Wed, Dec 24, 2014 - Page 3 News List

Public school food tracking system to reach all campuses

Staff writer, with CNA

More schools are to be included in the nation’s growing food traceability project next year, providing protection to more children in the wake of several food safety scandals, officials said.

The food traceability project was launched in 2011 and initially focused on processed foods, before adding fresh produce from supermarkets and ingredients used by restaurant chains, in school meals and by meat processors.

The system has shown its best results in campus food management.

The program tracks school lunches at 2,142 elementary and junior-high schools in the five municipalities — Taipei, New Taipei City, Greater Taichung, Greater Tainan and Greater Kaohsiung — as well as in Hsinchu City and Taoyuan, Changhua, Yunlin and Yilan counties.

On Monday, Vice Minister of Education Chen Der-hwa (陳德華) said at a meeting on the tracking project that by February, all schools nationwide are to be included in the system, and food for lunches at nursery schools will be traceable online by August.
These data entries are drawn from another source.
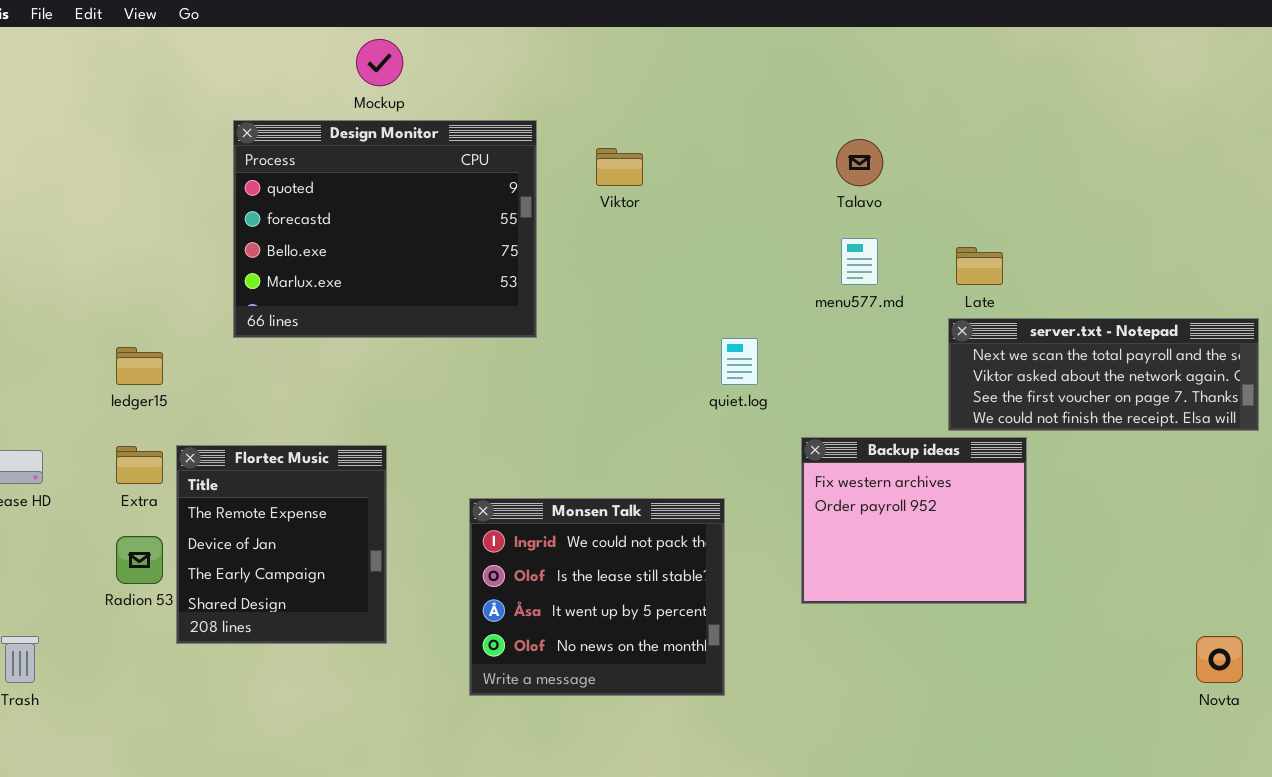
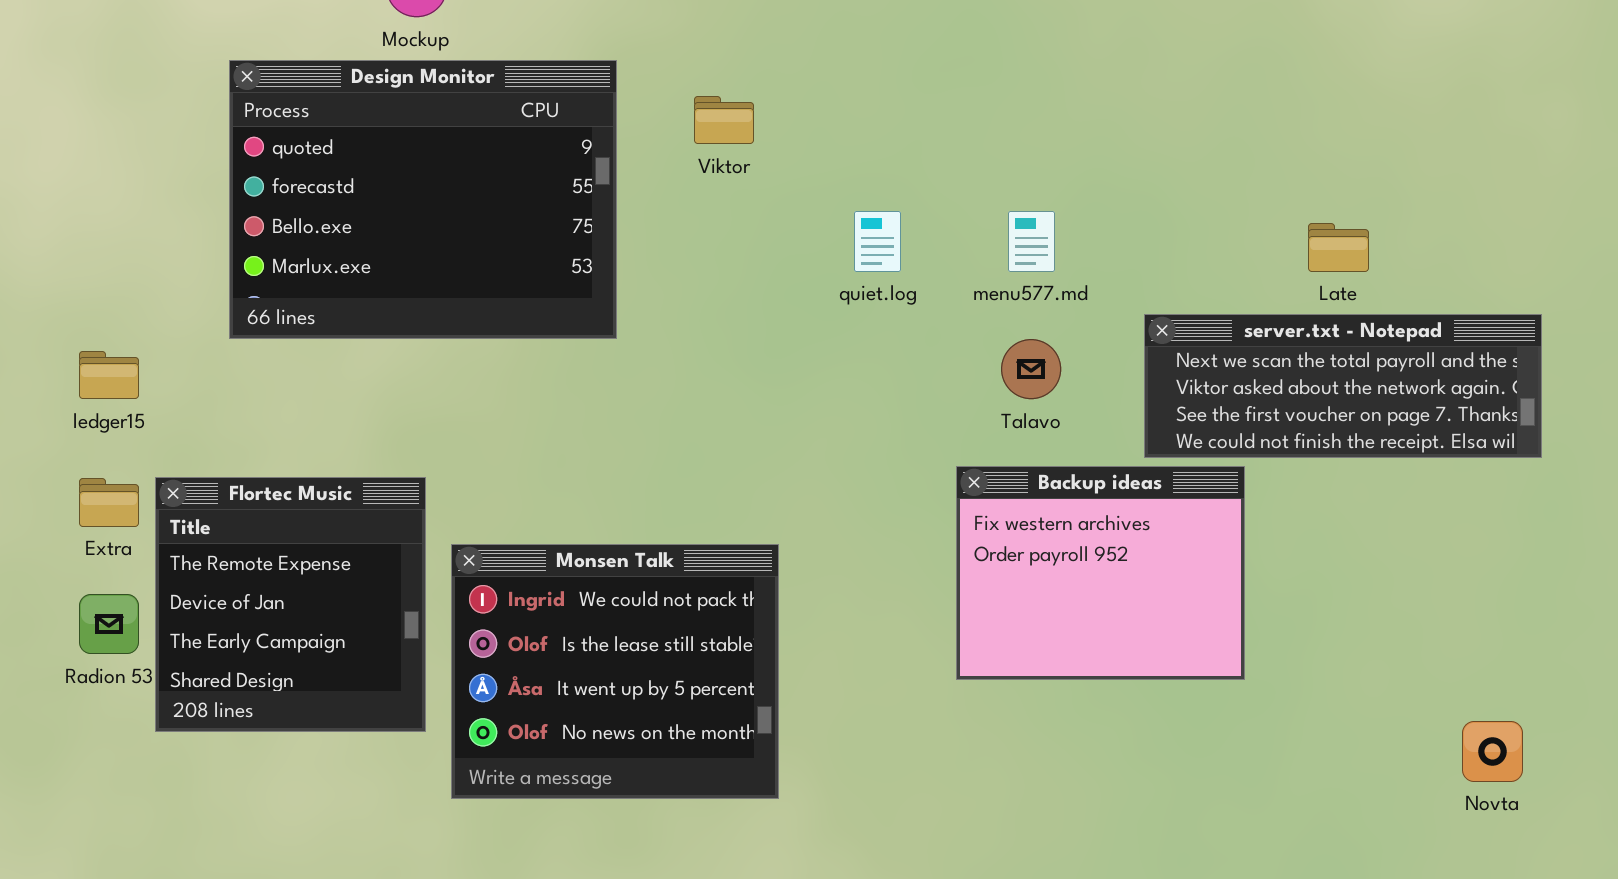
Talavo: [836,139,883,186] -> [1001,339,1061,399], moved
Late: [956,247,1003,285] -> [1308,223,1369,272], moved
quiet.log: [721,338,758,385] -> [854,211,901,272], moved
Monsen Talk: [469,498,725,696] -> [451,544,779,799], moved

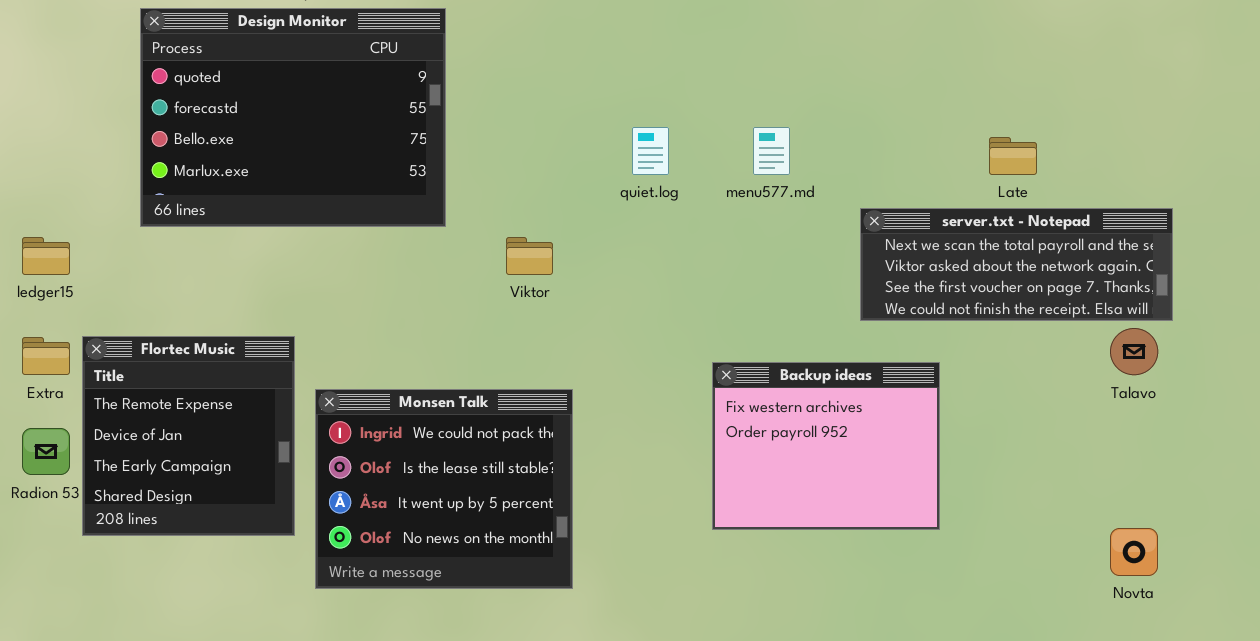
Viktor: [694,96,754,144] -> [506,237,553,275], moved
Talavo: [1001,339,1061,399] -> [1110,328,1158,375], moved
Backup ideas: [956,466,1245,680] -> [712,362,940,530], moved

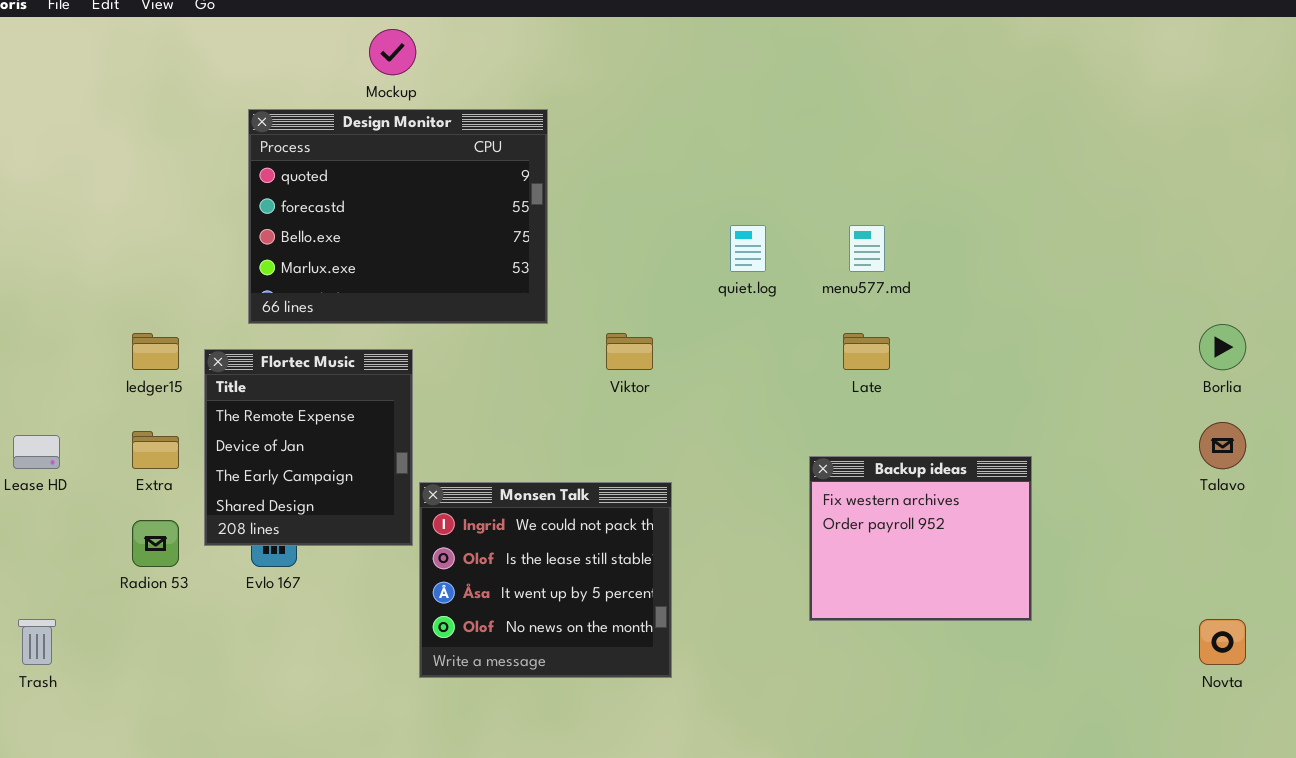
Late: [989,137,1037,175] -> [843,333,890,370], moved
server.txt - Notepad: [860,208,1173,321] -> none, closed
Flortec Music: [82,336,295,536] -> [204,349,413,546], moved

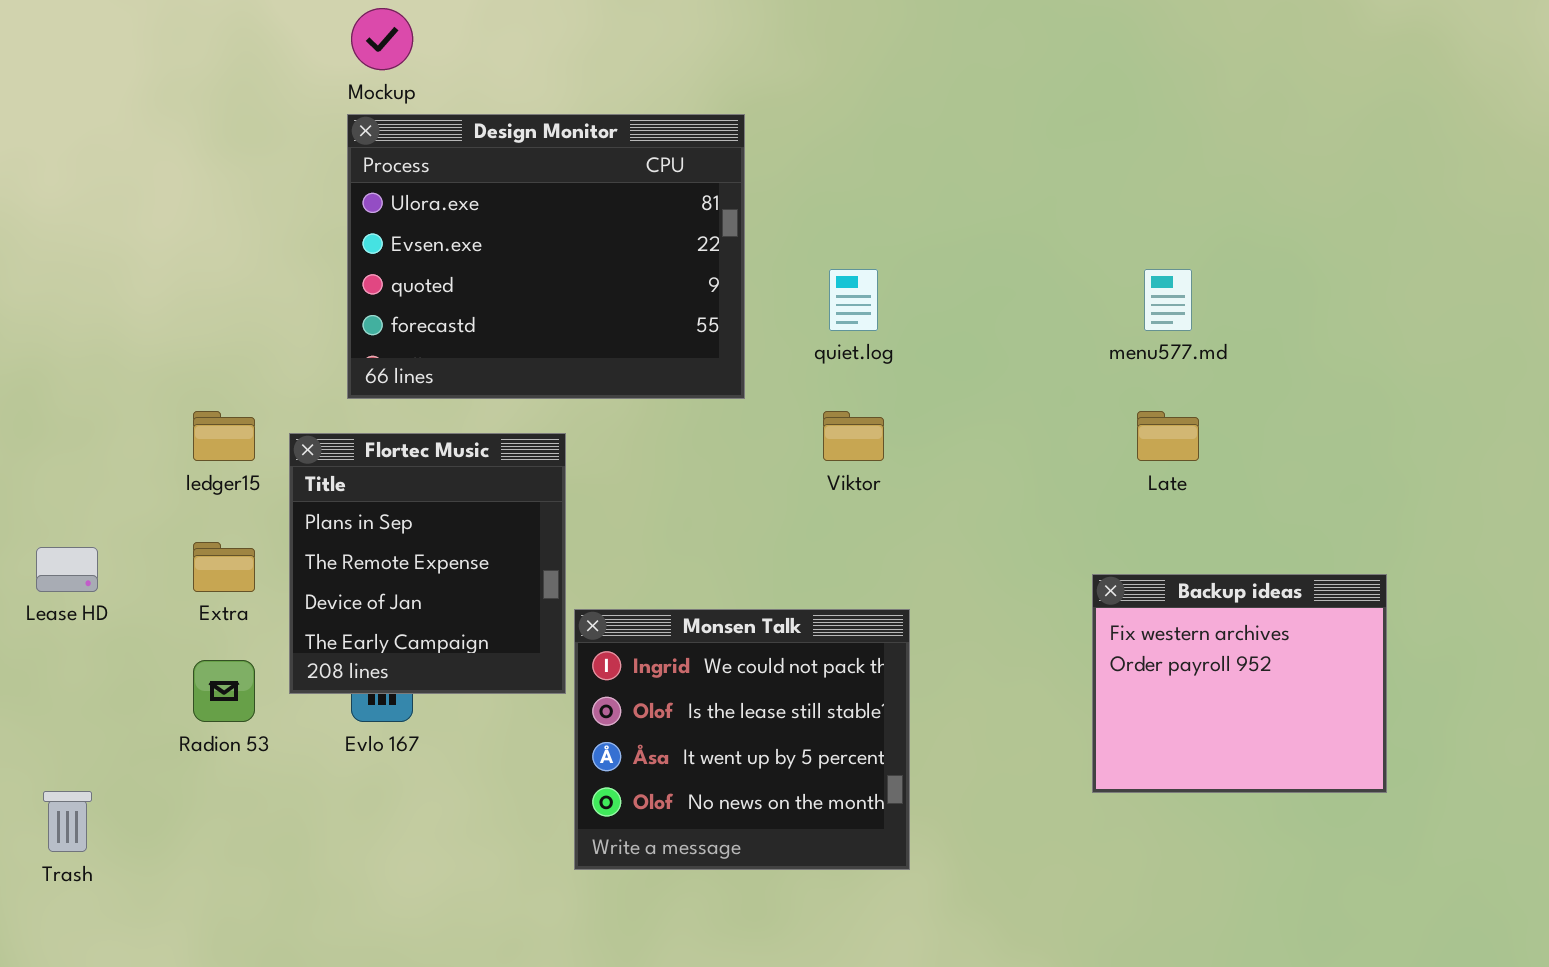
Mockup: [369,29,416,75] -> [351,8,413,70], moved
Design Monitor: [248,109,548,324] -> [347,114,745,399], scrolled up 2 rows
quiet.log: [730,225,766,272] -> [829,269,878,331], moved
Flortec Music: [204,349,413,546] -> [289,433,566,694], scrolled up 1 row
Interim Food and Drug Administration director-general Chiang Yu-mei (姜郁美) said that because the project requires all companies to register, it quickly identified a culprit in a recent food scandal that involved dried tofu using a banned industrial dye.

The Executive Yuan’s Board of Science and Technology said that the project also aims to target bulk commodities, such as sugar, salt, flour, starch, soybeans, corn and wheat by July of next year.

The board is also scheduled to include other foods in stages between 2016 and 2019.